The US Marine Corps said Tuesday it has sent a squadron of F-35B fighter jets to Japan, marking the first operational overseas deployment for the controversial aircraft that is under scrutiny from President-elect Donald Trump.
The deployment of the 10 planes to Marine Corps Air Station Iwakuni on Honshu Island marks a major milestone for the F-35, which has been bedeviled by technical glitches and soaring cost overruns.
With a current development and acquisition price tag already at $379 billion for a total of 2,443 F-35 aircraft, Lockheed Martin's F-35 is the most expensive plane in history, and costs are set to go higher still.
Trump last month sent shockwaves through the aerospace industry when he tweeted that he wanted rival Boeing to price out a possible alternative.

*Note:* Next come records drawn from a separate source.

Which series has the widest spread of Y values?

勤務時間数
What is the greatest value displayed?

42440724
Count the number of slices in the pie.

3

"Based on the tremendous cost and cost overruns of the Lockheed Martin F-35, I have asked Boeing to price-out a comparable F-18 Super Hornet!" Trump tweeted December 22.

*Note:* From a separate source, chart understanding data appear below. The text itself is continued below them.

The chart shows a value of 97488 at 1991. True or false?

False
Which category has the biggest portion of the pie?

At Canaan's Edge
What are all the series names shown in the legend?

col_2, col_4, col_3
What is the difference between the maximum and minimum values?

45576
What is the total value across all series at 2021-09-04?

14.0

The F/A-18 Super Hornet does not have stealth
capabilities and has been in use since the late 1990s.
Once servicing, maintenance and other costs for the F-35 are factored in over the aircraft's lifespan through 2070, overall program costs have been projected to rise to as much as $1.5 trillion.
Proponents of the F-35 tout its speed, close air-support capabilities, airborne agility and a massive array of sensors giving pilots unparalleled access to information.
"The unique combination of stealth, cutting-edge radar and sensor technology, and electronic warfare systems bring all of the access and lethality capabilities of a fifth-generation fighter, a modern bomber, and an adverse-weather, all-threat environment air-support platform," the Marines said in a statement.
In August, the US Air Force declared an initial squadron of F-35A stealth fighters ready for combat and said an overseas deployment for that version of the plane was likely early this year.
The US Navy's version of the plane, the F-35C, is built to land on aircraft carriers.